Extracted entries
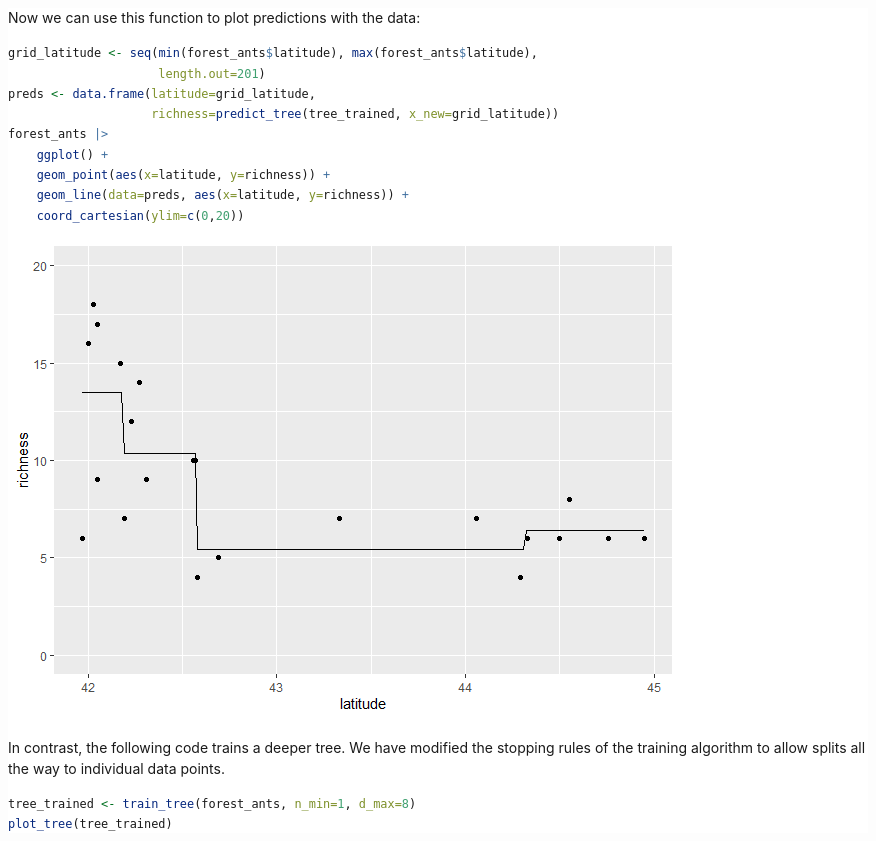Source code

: Now we can use this function to plot predictions with the data:

``` r
grid_latitude <- seq(min(forest_ants$latitude), max(forest_ants$latitude), 
                     length.out=201)
preds <- data.frame(latitude=grid_latitude, 
                    richness=predict_tree(tree_trained, x_new=grid_latitude))
forest_ants |> 
    ggplot() +
    geom_point(aes(x=latitude, y=richness)) +
    geom_line(data=preds, aes(x=latitude, y=richness)) +
    coord_cartesian(ylim=c(0,20))
```

![](04_3_ants_tree_files/figure-gfm/unnamed-chunk-15-1.png)

In contrast, the following code trains a deeper tree. We have modified
the stopping rules of the training algorithm to allow splits all the way
to individual data points.

``` r
tree_trained <- train_tree(forest_ants, n_min=1, d_max=8)
plot_tree(tree_trained)
```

What you will do
The answer must be exactly the lines from the one containing "the stopping rules" through the final line of the data, both ends included, and nothing else.

Problem solution
the stopping rules of the training algorithm to allow splits all the way
to individual data points.

``` r
tree_trained <- train_tree(forest_ants, n_min=1, d_max=8)
plot_tree(tree_trained)
```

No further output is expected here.